II. 1) Es besteht Gelegenheit zur Stellungnahme binnen vier Wochen ab Zustellung des Beschlusses.
2) Der Senat versteht die wechselseitigen Schriftsätze der Parteien so, dass auf beiden Seiten grundsätzliche Vergleichsbereitschaft besteht. Hieran sollten die Parteien nicht zuletzt auch mit Blick auf die weiteren beim Landgericht Essen anhängigen Parallelverfahren anknüpfen.
Angesichts der komplexen Fragestellung hinsichtlich der bereits ergriffenen und der noch zu ergreifenden Maßnahmen vermag der Senat allerdings nicht ohne weiteres einen konkreten Vergleichsvorschlag zu unterbreiten, zumal – wie dargelegt – bislang eine konkrete Erwiderung zu dem vorgeschlagenen Maßnahmenkatalog der Klägerseite fehlt.

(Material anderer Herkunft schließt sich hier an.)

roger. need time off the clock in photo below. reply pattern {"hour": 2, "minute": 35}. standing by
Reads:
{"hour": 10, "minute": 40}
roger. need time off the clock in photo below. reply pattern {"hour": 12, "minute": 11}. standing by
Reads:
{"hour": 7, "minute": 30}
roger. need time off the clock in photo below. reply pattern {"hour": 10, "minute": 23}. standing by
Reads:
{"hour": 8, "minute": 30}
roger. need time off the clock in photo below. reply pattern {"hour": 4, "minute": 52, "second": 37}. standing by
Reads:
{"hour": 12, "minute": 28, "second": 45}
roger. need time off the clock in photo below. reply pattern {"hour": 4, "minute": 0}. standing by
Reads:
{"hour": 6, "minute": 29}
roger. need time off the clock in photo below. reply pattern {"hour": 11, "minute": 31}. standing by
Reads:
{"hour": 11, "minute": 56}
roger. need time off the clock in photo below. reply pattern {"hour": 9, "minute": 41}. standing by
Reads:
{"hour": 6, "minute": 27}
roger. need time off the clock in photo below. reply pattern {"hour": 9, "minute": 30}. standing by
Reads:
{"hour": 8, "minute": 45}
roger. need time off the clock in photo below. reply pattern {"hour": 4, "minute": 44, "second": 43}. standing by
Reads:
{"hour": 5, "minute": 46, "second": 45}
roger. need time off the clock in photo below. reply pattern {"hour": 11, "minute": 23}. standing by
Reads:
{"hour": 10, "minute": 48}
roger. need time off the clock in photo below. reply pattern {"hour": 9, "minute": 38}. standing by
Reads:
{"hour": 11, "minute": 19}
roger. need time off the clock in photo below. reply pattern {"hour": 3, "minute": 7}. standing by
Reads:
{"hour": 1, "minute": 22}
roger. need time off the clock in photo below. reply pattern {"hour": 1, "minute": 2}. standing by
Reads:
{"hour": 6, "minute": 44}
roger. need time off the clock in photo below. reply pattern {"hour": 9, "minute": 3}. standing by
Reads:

Die Beklagte mag jedoch erwägen, ob sie sich in der Lage sieht, der Klägerseite konkret umzusetzende Maßnahmen vorzuschlagen, zu denen sie sich verpflichten könnte und deren Umsetzung nach einem zu verabredenden Modus zwischen den Parteien kontrolliert werden können. Sie sollte dabei berücksichtigen, dass ggf. zu ergreifende Maßnahmen nicht bereits deshalb wirtschaftlich unzumutbar im Sinne von § 906 Abs. 2 S. 1 BGB sein müssen, weil sie womöglich mit erheblichen Kosten verbunden sind. Die Klägerseite sollte demgegenüber bedenken, dass bestimmte Maßnahmen zur Vermeidung von Emissionen nicht allein deshalb gemäß § 906 Abs. 2 S. 1 BGB erforderlich sind, weil sie technisch möglich sind und womöglich ein besseres Ergebnis bewirken können als die bisherigen Maßnahmen.
Wenn beide Parteien sich ausdrücklich dafür aussprechen, besteht auch die Möglichkeit einer richterlichen Mediation hier im Haus.